Your instructions:
How many of the lines in the data contain "absence"? Give only the number.

Data extracts:

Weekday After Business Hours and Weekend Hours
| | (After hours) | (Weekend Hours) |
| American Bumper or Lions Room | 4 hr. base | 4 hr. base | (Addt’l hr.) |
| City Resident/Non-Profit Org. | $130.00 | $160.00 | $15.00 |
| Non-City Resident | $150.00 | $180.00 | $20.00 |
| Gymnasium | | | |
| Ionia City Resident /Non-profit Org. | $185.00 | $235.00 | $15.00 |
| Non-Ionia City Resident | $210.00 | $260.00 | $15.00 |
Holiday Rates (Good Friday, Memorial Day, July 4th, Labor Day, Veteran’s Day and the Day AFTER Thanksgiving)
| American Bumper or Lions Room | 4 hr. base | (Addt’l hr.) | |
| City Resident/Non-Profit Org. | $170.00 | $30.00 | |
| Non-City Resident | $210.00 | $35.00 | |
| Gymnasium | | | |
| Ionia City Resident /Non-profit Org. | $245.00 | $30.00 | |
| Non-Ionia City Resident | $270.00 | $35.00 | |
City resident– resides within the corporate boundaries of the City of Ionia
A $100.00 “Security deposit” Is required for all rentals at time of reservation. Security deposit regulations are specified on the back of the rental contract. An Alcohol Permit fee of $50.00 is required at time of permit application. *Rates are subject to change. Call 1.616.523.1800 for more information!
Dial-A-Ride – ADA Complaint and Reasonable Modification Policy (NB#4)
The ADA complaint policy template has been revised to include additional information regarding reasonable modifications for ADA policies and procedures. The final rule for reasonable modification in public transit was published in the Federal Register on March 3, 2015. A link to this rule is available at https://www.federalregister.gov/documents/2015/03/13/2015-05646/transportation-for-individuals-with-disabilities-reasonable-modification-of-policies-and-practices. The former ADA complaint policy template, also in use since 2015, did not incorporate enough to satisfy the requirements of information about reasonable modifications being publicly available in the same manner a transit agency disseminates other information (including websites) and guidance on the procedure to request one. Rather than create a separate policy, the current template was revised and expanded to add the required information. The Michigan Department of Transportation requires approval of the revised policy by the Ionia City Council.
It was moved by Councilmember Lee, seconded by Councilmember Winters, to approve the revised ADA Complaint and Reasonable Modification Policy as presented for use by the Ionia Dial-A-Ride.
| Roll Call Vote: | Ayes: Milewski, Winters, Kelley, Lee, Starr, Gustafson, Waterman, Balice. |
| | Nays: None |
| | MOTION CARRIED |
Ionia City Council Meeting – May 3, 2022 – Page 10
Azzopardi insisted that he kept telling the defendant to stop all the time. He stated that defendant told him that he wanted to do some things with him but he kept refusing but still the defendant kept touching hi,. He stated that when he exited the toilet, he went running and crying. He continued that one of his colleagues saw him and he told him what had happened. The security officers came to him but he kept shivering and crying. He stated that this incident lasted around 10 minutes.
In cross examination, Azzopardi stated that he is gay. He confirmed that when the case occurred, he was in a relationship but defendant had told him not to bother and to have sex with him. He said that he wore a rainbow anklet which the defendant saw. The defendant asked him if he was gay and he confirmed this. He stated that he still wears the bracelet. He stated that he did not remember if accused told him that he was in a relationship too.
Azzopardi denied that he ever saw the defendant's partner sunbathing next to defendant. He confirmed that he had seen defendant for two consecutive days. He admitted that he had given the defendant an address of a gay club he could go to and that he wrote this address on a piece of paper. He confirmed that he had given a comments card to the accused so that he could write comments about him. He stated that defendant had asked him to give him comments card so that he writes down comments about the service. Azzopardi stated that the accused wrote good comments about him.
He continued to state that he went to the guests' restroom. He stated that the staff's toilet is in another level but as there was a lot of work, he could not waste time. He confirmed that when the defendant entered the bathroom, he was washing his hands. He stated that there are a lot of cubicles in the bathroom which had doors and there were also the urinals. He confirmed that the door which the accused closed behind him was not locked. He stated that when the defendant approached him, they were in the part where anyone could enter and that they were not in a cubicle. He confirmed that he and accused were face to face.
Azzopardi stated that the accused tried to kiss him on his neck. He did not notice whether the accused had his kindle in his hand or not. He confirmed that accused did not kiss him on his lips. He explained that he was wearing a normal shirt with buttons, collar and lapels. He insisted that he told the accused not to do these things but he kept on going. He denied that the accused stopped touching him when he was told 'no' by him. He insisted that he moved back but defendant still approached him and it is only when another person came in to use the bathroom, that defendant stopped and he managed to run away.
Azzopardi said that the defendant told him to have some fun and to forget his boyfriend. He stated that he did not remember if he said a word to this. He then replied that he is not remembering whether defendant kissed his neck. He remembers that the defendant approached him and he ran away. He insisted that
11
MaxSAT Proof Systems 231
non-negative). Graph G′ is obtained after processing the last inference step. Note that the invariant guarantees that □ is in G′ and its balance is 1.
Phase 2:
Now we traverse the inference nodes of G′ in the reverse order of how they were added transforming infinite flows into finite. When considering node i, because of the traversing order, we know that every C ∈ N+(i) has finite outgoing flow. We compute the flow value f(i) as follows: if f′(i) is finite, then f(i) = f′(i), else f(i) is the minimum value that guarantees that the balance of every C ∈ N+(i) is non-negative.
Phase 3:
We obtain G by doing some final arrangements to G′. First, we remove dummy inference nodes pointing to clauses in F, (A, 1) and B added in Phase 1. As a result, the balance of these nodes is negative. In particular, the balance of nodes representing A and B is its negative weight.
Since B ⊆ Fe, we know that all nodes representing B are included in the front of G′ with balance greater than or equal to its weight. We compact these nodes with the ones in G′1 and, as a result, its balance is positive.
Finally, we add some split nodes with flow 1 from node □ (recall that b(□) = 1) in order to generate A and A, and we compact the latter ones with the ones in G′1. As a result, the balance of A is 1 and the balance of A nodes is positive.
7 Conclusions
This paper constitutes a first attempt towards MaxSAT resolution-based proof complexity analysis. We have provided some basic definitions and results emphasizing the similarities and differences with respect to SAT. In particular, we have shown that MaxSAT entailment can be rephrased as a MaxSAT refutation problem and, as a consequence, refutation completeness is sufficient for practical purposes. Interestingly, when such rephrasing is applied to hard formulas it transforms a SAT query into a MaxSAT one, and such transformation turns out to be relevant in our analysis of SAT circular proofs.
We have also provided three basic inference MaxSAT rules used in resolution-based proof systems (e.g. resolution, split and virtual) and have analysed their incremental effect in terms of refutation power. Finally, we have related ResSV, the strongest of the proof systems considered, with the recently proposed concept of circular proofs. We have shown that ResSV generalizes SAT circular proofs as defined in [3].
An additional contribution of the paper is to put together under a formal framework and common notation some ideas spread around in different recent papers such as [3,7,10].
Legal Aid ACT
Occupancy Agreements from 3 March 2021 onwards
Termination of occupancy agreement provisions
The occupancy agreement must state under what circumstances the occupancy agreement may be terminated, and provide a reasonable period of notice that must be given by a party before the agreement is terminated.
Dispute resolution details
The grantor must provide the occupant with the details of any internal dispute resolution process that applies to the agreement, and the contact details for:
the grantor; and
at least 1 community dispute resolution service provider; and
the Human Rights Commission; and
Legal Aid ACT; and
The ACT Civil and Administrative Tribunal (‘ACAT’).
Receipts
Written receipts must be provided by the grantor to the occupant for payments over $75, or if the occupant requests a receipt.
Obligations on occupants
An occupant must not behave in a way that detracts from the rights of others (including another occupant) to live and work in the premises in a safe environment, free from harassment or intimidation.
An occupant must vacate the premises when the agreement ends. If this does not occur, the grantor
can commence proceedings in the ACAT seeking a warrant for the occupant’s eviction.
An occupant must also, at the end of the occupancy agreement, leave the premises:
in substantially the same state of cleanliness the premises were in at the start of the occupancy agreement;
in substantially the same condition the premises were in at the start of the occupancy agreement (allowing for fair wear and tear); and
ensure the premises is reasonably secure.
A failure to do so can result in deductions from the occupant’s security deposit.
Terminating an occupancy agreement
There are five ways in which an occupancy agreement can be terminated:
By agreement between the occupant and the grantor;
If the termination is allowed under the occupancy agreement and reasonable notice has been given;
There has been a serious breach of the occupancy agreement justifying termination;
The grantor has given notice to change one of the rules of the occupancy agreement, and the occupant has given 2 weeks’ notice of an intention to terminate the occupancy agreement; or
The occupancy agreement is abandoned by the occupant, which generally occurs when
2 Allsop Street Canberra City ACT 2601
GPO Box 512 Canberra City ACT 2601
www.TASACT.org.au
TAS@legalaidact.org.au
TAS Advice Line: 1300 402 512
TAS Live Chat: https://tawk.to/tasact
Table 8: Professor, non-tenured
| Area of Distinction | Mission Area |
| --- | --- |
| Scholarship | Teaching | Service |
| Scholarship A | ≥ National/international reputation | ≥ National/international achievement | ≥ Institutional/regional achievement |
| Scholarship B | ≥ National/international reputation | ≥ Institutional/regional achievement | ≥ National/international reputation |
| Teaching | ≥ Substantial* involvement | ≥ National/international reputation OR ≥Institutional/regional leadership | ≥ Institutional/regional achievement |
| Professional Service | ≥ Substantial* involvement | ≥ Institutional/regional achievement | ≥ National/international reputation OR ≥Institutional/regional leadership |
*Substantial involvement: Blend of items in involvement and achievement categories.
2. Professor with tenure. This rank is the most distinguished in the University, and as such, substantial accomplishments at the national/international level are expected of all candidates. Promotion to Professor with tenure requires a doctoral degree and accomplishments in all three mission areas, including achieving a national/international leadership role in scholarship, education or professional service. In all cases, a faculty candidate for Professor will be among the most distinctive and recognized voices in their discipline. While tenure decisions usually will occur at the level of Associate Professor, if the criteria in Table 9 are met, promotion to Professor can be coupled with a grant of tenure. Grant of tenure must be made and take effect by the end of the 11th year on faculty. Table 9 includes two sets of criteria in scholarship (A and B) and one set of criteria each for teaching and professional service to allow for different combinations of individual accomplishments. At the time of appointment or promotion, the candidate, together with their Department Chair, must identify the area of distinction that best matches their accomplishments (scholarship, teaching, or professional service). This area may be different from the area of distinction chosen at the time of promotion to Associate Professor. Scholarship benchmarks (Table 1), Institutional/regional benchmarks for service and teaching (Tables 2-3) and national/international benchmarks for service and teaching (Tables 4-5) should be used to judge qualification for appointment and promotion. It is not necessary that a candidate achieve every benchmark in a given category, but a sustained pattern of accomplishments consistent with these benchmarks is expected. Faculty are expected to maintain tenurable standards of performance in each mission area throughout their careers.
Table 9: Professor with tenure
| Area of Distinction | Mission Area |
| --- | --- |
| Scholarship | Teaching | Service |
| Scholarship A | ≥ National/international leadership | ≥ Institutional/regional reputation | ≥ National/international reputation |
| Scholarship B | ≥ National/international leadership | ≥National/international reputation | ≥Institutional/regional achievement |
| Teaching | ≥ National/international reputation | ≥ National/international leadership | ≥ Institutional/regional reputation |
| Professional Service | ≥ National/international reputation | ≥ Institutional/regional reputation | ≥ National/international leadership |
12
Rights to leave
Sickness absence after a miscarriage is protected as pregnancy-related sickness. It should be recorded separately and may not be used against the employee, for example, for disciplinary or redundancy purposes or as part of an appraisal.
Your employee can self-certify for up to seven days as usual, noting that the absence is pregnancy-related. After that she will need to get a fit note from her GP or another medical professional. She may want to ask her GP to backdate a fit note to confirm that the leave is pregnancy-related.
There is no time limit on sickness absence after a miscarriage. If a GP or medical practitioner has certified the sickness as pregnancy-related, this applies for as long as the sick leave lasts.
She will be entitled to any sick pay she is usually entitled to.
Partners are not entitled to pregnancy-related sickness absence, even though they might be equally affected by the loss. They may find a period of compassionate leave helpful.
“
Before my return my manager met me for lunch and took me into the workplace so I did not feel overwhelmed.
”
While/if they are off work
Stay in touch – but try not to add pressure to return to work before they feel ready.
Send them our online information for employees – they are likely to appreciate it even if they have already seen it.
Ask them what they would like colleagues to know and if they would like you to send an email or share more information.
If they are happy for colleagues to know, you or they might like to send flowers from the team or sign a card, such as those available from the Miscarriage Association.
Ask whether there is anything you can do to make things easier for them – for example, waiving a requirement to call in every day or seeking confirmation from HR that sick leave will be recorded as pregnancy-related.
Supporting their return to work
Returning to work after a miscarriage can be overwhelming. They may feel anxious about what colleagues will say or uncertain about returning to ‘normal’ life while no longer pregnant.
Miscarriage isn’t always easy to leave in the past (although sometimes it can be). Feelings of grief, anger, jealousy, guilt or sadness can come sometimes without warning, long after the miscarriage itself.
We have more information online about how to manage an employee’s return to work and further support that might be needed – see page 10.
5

Reply:
4